More than half of organisations are still running some version of Windows XP operating system, despite the fact that Microsoft stopped supporting the platform almost two years ago.
This is according to a new report by Spiceworks, a professional network for the information technology industry.
When it comes to Windows Vista, whose end of life is approaching next week (April 11, 2017), the situation is no better – nine per cent of all businesses worldwide are using it.
That means, unless something changes overnight, almost two thirds of businesses worldwide (61 per cent) will have at least one machine in their network that runs an operating systems which no longer receives security patches or vulnerability updates.
However, that’s the key point here – at least one machine. In general, businesses have been migrating to newer versions of the OS. Looking at all of business PCs, globally, Windows XP is running on 14 per cent of them. Windows 10, on the other hand, has now been adopted by 54 per cent of businesses. Windows 7 remains the most popular version of the OS, with a business penetration rate of 87 per cent.
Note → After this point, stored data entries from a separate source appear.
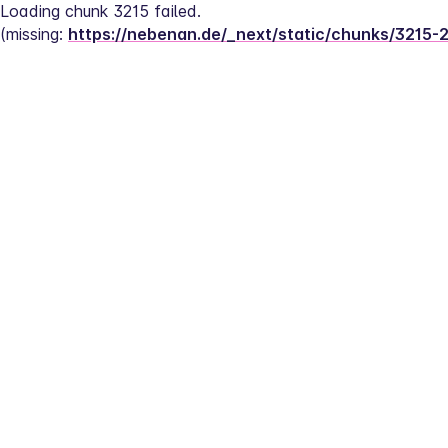
Loading chunk 3215 failed.
(missing: 
https://nebenan.de/_next/static/chunks/3215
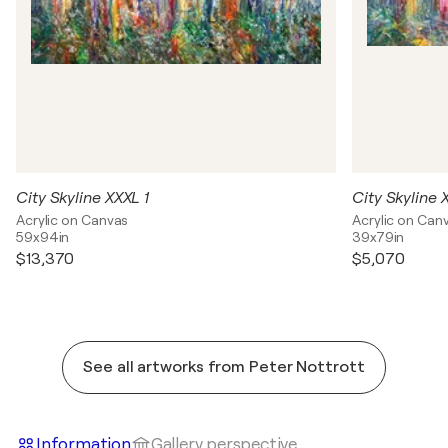
City Skyline XXXL 1
City Skyline 
Acrylic on Canvas
Acrylic on Can
59x94in
39x79in
$13,370
$5,070
See all artworks from Peter Nottrott
Information
Gallery perspective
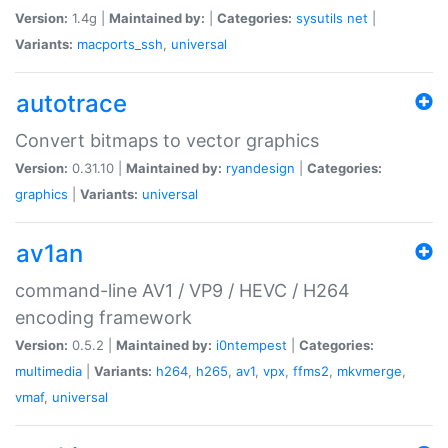
Version:
1.4g |
Maintained by:
|
Categories:
sysutils
net
|
Variants:
macports_ssh
,
universal
autotrace
Convert bitmaps to vector graphics
Version:
0.31.10 |
Maintained by:
ryandesign
|
Categories:
graphics
|
Variants:
universal
av1an
command-line AV1 / VP9 / HEVC / H264
encoding framework
Version:
0.5.2 |
Maintained by:
i0ntempest
|
Categories:
multimedia
|
Variants:
h264
,
h265
,
av1
,
vpx
,
ffms2
,
mkvmerge
,
vmaf
,
universal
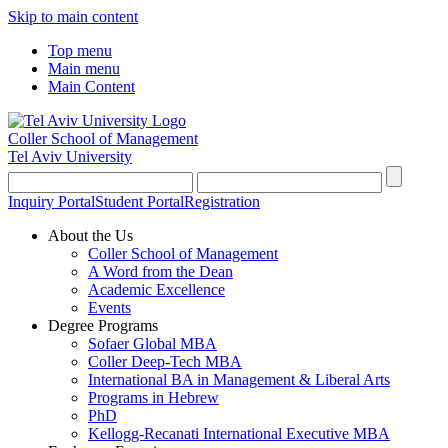
Skip to main content
Top menu
Main menu
Main Content
Coller School of Management
Tel Aviv University
Inquiry Portal
Student Portal
Registration
About the Us
Coller School of Management
A Word from the Dean
Academic Excellence
Events
Degree Programs
Sofaer Global MBA
Coller Deep-Tech MBA
International BA in Management & Liberal Arts
Programs in Hebrew
PhD
Kellogg-Recanati International Executive MBA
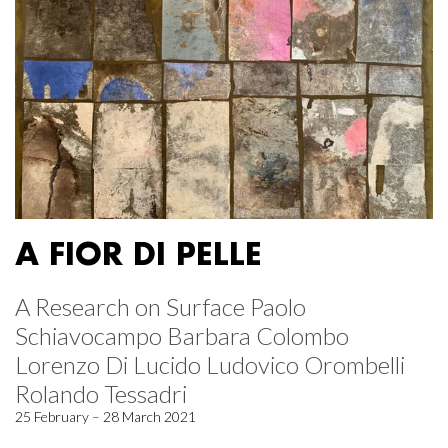
A FIOR DI PELLE
A Research on Surface Paolo
Schiavocampo Barbara Colombo
Lorenzo Di Lucido Ludovico Orombelli
Rolando Tessadri
25 February – 28 March 2021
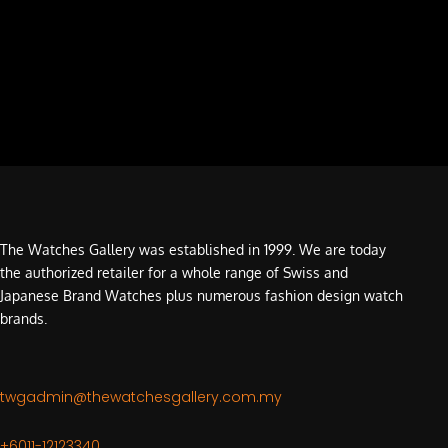
The Watches Gallery was established in 1999. We are today
the authorized retailer for a whole range of Swiss and
Japanese Brand Watches plus numerous fashion design watch
brands.
twgadmin@thewatchesgallery.com.my
+6011-12123340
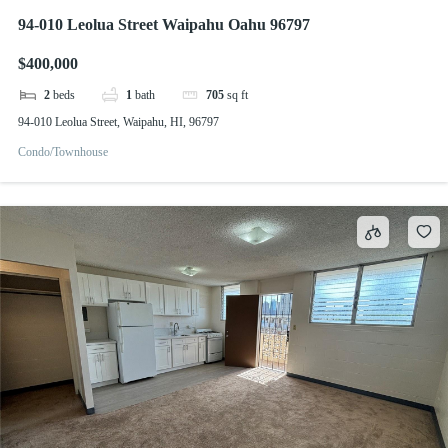
94-010 Leolua Street Waipahu Oahu 96797
$400,000
2
beds
1
bath
705
sq ft
94-010 Leolua Street, Waipahu, HI, 96797
Condo/Townhouse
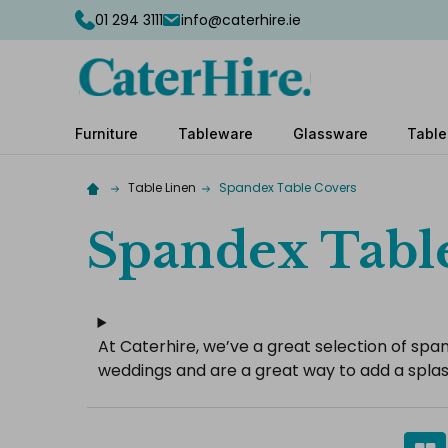
01 294 3111
info@caterhire.ie
Furniture
Tableware
Glassware
Table
Table Linen
Spandex Table Covers
Spandex Tabl
At Caterhire, we’ve a great selection of span
weddings and are a great way to add a splas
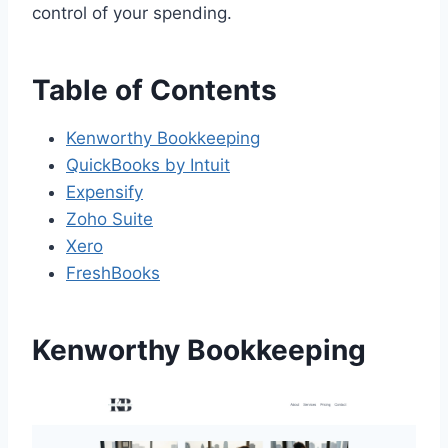
control of your spending.
Table of Contents
Kenworthy Bookkeeping
QuickBooks by Intuit
Expensify
Zoho Suite
Xero
FreshBooks
Kenworthy Bookkeeping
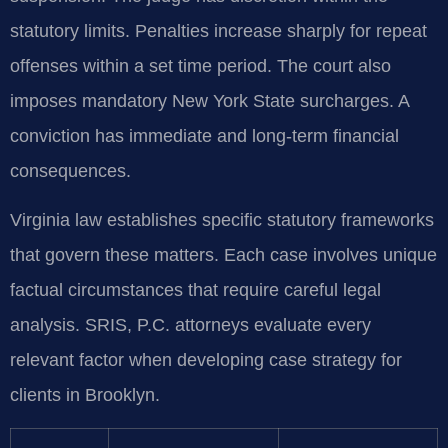
statutory limits. Penalties increase sharply for repeat
offenses within a set time period. The court also
imposes mandatory New York State surcharges. A
conviction has immediate and long-term financial
consequences.
Virginia law establishes specific statutory frameworks
that govern these matters. Each case involves unique
factual circumstances that require careful legal
analysis. SRIS, P.C. attorneys evaluate every
relevant factor when developing case strategy for
clients in Brooklyn.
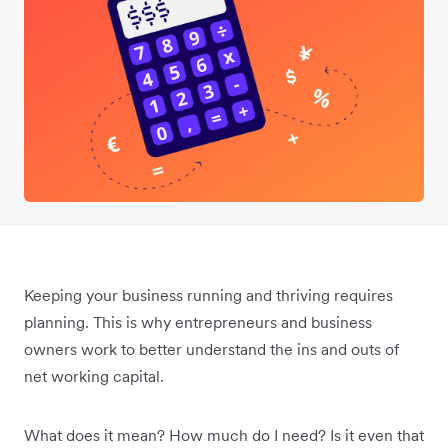
Keeping your business running and thriving requires
planning. This is why entrepreneurs and business
owners work to better understand the ins and outs of
net working capital.
What does it mean? How much do I need? Is it even that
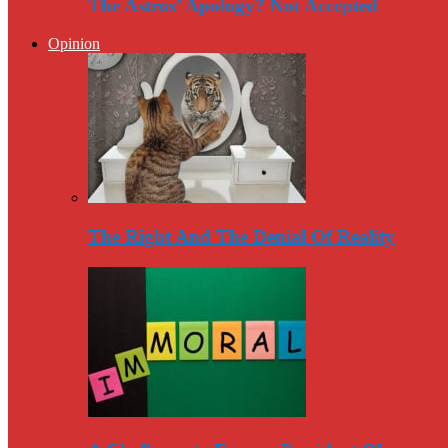
The Astros’ Apology? Not Accepted
Opinion
The Right And The Denial Of Reality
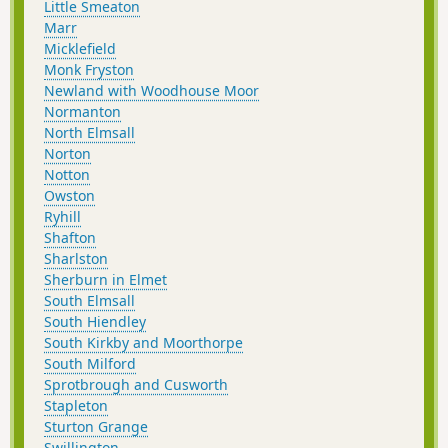
Little Smeaton
Marr
Micklefield
Monk Fryston
Newland with Woodhouse Moor
Normanton
North Elmsall
Norton
Notton
Owston
Ryhill
Shafton
Sharlston
Sherburn in Elmet
South Elmsall
South Hiendley
South Kirkby and Moorthorpe
South Milford
Sprotbrough and Cusworth
Stapleton
Sturton Grange
Swillington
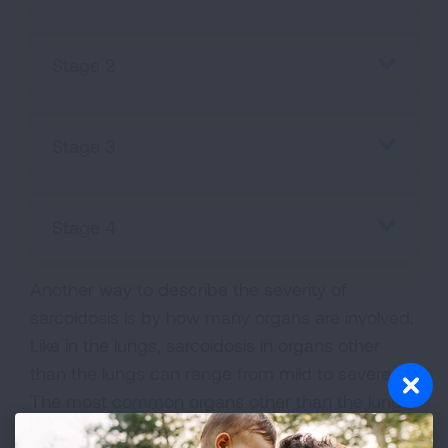
Stage 2
Stage 3
Stage 4
Another way to describe the severity of
sarcoidosis is by how many organs are involved.
Like in the lungs, sarcoidosis in organs other
than the lungs can range from mild to severe.
The most common organs other than the lungs
to be involved are the skin and eyes. Some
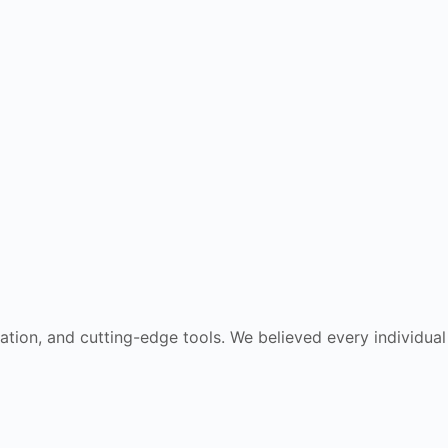
cation, and cutting-edge tools. We believed every individual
“Windows Vista isn’t nearly as common in business as Windows XP, but the approaching Vista end of support date serves as a good reminder to upgrade PCs still running unsupported operating systems,” said Peter Tsai, senior technology analyst at Spiceworks.
“Although some IT departments aren’t able to upgrade on time due to a lack of time or budget, it’s critical for IT professionals to make a business case for more resources, given the security risks of running operating systems with unpatched vulnerabilities.”